2004 Boring and Dull?
In our opinion much of the growth of the Equity Markets around the world in 2003 has already taken into account expectations of future corporate earnings growth, in addition to taking up some sentiment-driven slack in the markets following the completion of the first phase of the war in Iraq. However, in a low Inflation, low interest-rate era the former may prove difficult to justify, such that equity markets are likely to dribble sideways for some time, despite short-term ups and downs. US equities become more and more expensive because of the dramatic slide in the value of the dollar, which will probably continue for some months, over and above the questionable valuations of large portions of US equity market indices.

Financing of the US debt by Asian economies buying and owning over 55% of the US Treasury market, in an attempt to stem the appreciation of their own currencies, can only continue for so long before something has to break; and as long as US interest rates remain low there is little incentive for foreign governments to buy dollars in this way.

The effect of massive tax cuts and givebacks in America will slowly unwind in the UK. Gordon Brown is into a massive borrowing spree to maintain public expenditure, ultimately, in both cases, it has to be paid for by someone, somewhere.

Taxes could go up but this of course will dampen economic growth. Interest rates could go up and this will clearly dampen economic performance. At some point there is bound to be the re-emergence of inflation, but again, how far can this go before the reality of global deflationary forces sets in, particularly driven by the massive shift of manufacturing jobs to Asian economies and the general low inflation, low interest era in which we live?

The Investment Model Going Forward – is more of the same

For lower risk investors we would consider a combination of: equity Income funds in the UK; a reasonable amount of corporate bond funds with an emphasis on funds which can invest across the yield spectrum; a modest exposure to commercial property, and; only a small proportion in higher risk but potentially lucrative markets including the Far East, in particular China, and in global natural resources funds.

Depending upon your timescale, the amount of income required and your risk profile, a higher exposure to the Far East could prove profitable in the long run, in particular the double play of buying Dollar-denominated assets in China, where you may see a currency gain in addition to the growth potential of such a populous and (relatively) emerging economy.

Combining this approach with investment in natural resource funds, as the East tools up to build their own economies in the image of Western industrial giants, is creating enormous demand for commodities worldwide and could prove to be very rewarding (though naturally volatile and therefore higher risk).
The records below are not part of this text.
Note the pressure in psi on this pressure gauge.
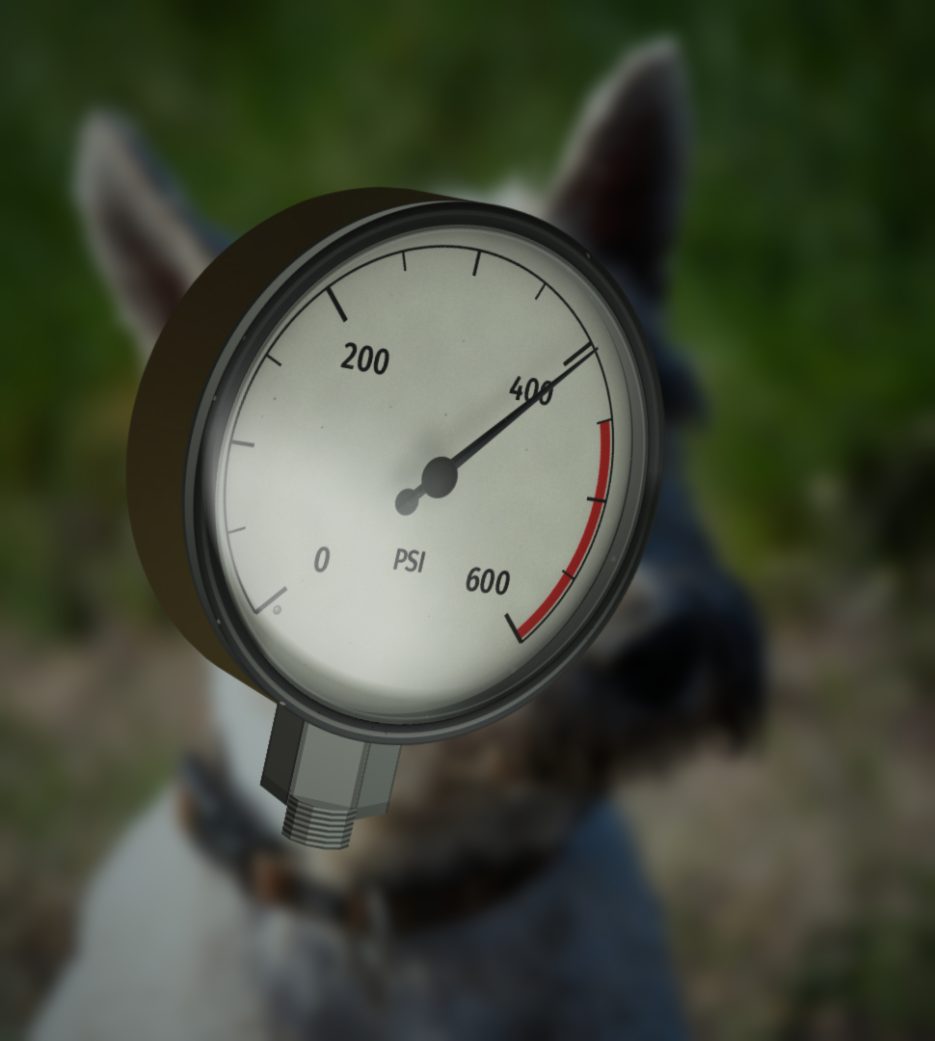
400 psi
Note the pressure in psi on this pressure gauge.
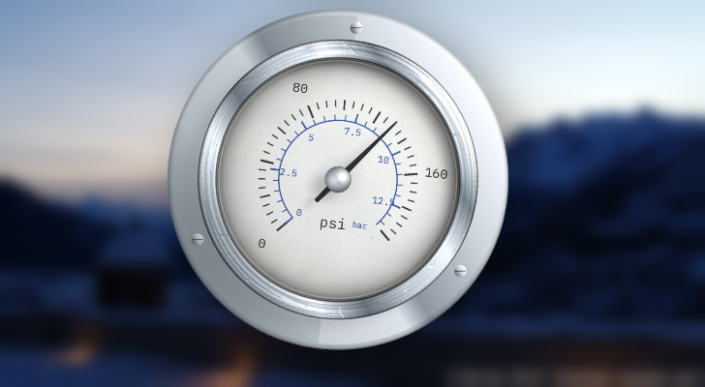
130 psi
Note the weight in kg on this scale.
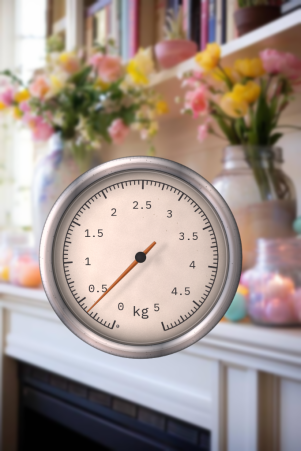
0.35 kg
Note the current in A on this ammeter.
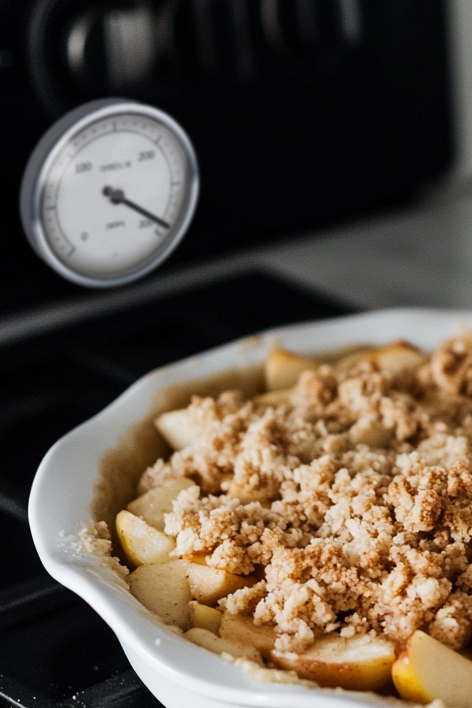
290 A
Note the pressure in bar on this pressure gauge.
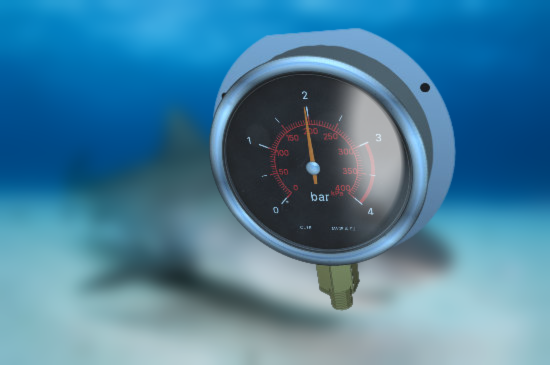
2 bar
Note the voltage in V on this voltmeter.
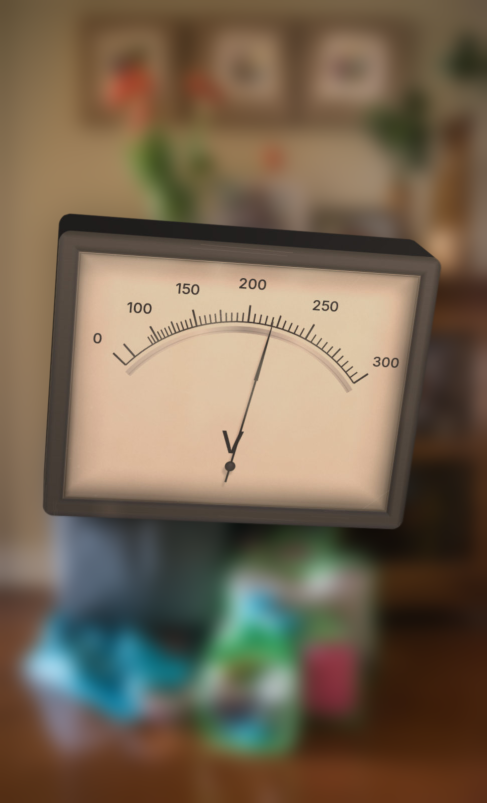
220 V
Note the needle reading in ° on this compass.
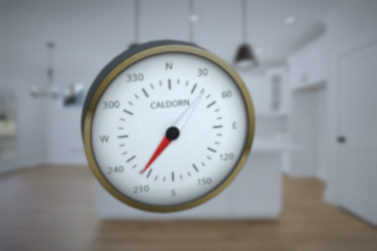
220 °
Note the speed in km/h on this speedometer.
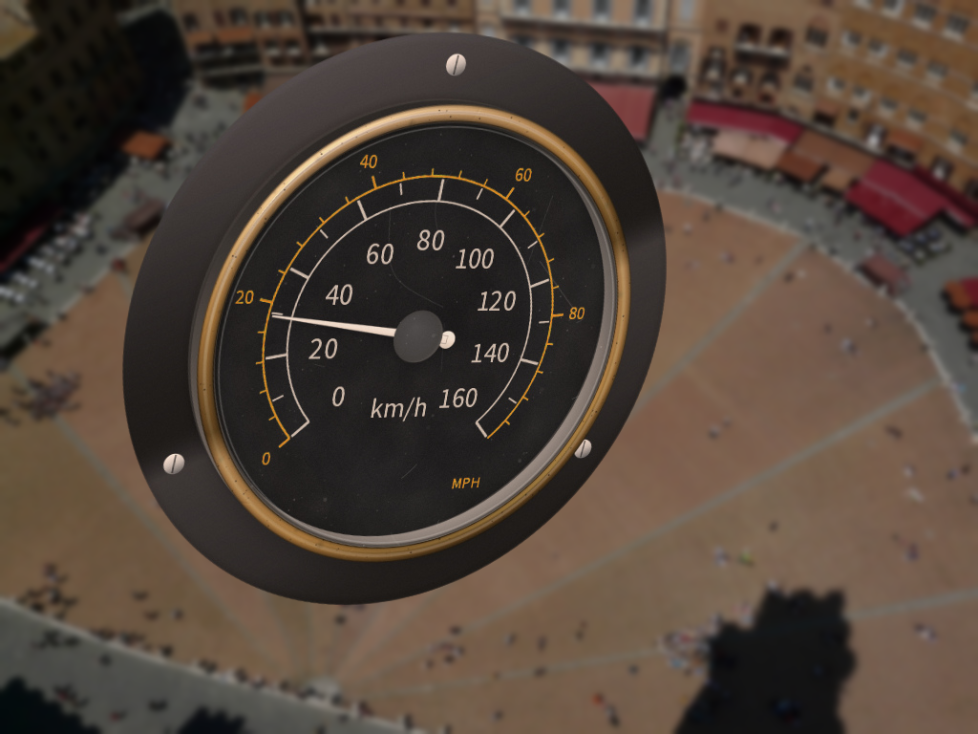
30 km/h
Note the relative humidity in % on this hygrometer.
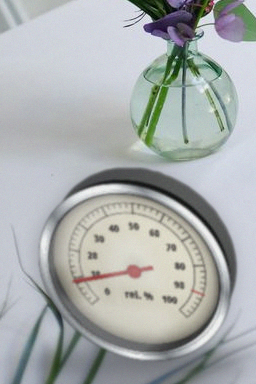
10 %
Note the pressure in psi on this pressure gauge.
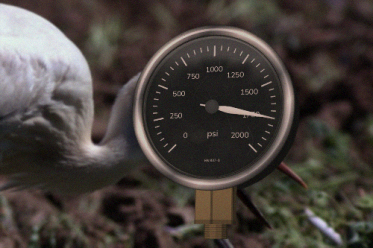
1750 psi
Finally a modest exposure to index linked stock should be considered as a low-risk hedge against what seems to be a modest but inevitable rise in inflation, as Western economies try to devalue their debt mountains. This, of course, will very much depend upon how Asian governments, in particular China, decide how to play their hand in relation to their currency value.

Conclusion
To our mind 2004 will not provide a spectacular investment return for most balanced, diversified portfolios, despite the emergence of one or two possible 'hotspots'. We think there is unlikely to be a dramatic collapse in equity values or in property prices, but we expect it will continue to be difficult to make investment returns in excess of 5%. Investors in developed Western economies should become accustomed to this reality.